Given data below:

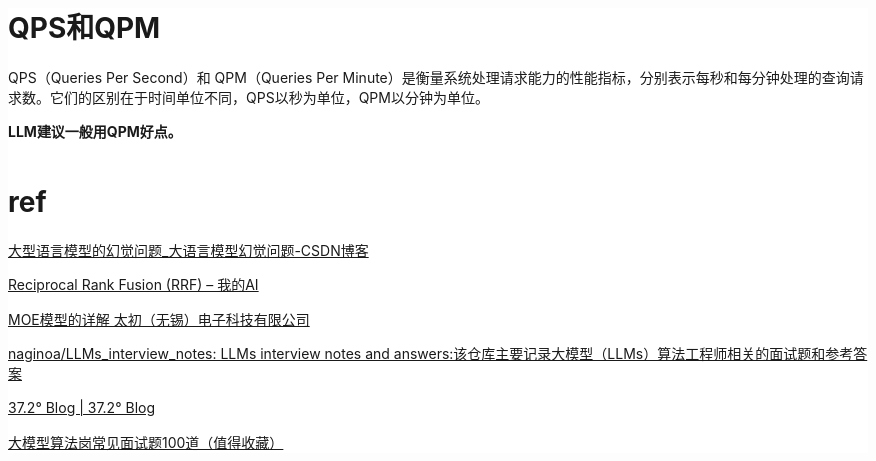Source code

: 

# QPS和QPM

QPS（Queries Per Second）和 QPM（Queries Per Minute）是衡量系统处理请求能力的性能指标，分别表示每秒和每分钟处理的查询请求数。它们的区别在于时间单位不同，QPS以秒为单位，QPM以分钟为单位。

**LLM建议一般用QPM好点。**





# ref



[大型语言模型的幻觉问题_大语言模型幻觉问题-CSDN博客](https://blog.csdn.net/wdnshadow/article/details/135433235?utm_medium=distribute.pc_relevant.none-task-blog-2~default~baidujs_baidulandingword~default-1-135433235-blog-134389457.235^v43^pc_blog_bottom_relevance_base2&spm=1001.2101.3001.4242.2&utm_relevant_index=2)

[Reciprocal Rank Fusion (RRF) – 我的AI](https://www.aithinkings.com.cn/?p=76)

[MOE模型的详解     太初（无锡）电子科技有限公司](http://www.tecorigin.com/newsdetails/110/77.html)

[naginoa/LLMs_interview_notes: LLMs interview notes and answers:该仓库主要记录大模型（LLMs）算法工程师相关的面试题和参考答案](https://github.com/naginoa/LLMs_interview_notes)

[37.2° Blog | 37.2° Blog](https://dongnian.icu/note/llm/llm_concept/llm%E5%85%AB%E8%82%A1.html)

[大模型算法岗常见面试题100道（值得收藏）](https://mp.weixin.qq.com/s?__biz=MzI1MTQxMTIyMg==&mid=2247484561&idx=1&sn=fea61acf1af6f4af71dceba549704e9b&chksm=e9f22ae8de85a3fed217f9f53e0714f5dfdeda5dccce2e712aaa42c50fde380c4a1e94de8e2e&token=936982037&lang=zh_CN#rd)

End of Given data.
Given data below:

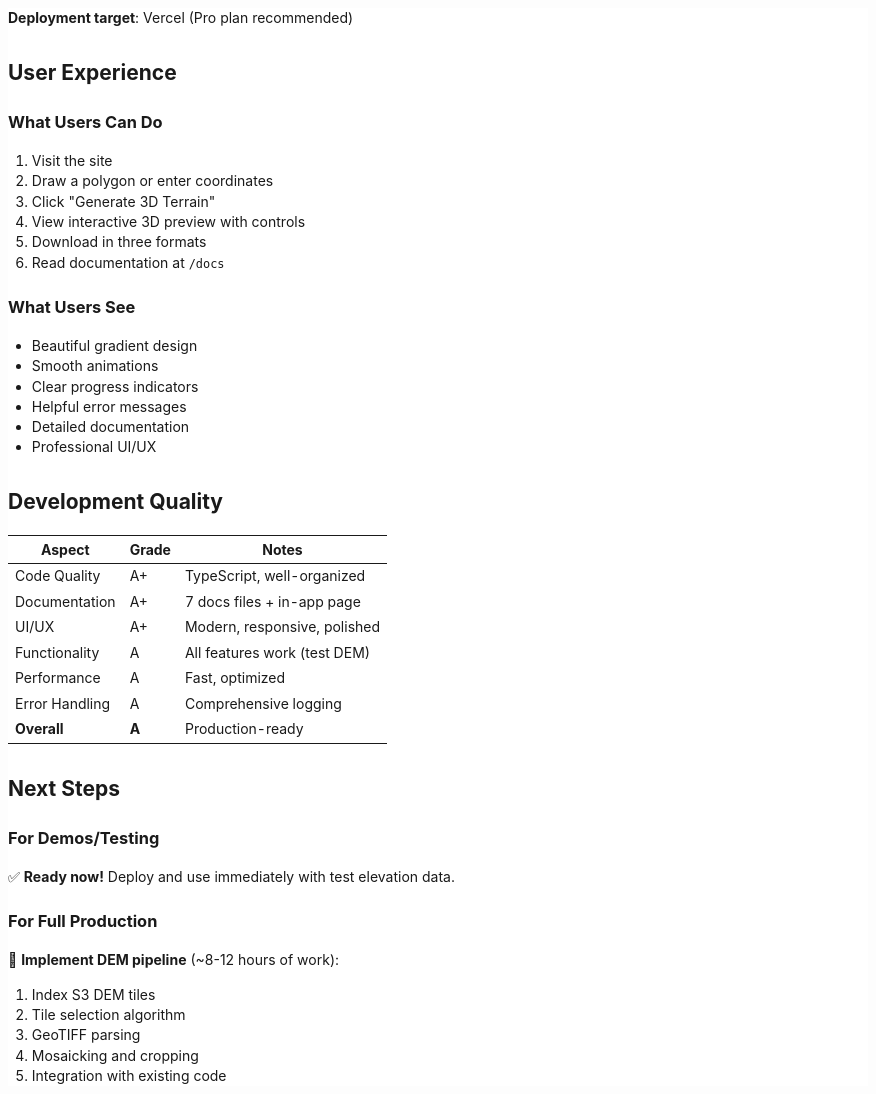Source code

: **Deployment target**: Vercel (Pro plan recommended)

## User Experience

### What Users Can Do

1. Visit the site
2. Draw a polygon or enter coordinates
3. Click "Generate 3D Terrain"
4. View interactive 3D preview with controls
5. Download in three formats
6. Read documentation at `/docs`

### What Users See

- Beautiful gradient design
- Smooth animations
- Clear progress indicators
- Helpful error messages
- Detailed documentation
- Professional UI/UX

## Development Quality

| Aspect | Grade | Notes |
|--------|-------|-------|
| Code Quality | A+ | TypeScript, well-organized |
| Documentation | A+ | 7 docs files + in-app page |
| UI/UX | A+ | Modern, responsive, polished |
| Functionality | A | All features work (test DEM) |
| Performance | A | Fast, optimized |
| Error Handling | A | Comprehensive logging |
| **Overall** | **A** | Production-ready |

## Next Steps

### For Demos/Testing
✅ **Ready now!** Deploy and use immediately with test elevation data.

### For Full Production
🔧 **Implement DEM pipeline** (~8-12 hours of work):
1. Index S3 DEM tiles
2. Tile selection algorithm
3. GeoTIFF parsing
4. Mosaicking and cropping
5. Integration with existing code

End of Given data.

▶ _Work task_
Reproduce the lines of the entries above from the one with "responsive, polished |" to the one with "5. Integration with existing code", both included, exactly and without any other line.

▶ _Expected answer_
| UI/UX | A+ | Modern, responsive, polished |
| Functionality | A | All features work (test DEM) |
| Performance | A | Fast, optimized |
| Error Handling | A | Comprehensive logging |
| **Overall** | **A** | Production-ready |

## Next Steps

### For Demos/Testing
✅ **Ready now!** Deploy and use immediately with test elevation data.

### For Full Production
🔧 **Implement DEM pipeline** (~8-12 hours of work):
1. Index S3 DEM tiles
2. Tile selection algorithm
3. GeoTIFF parsing
4. Mosaicking and cropping
5. Integration with existing code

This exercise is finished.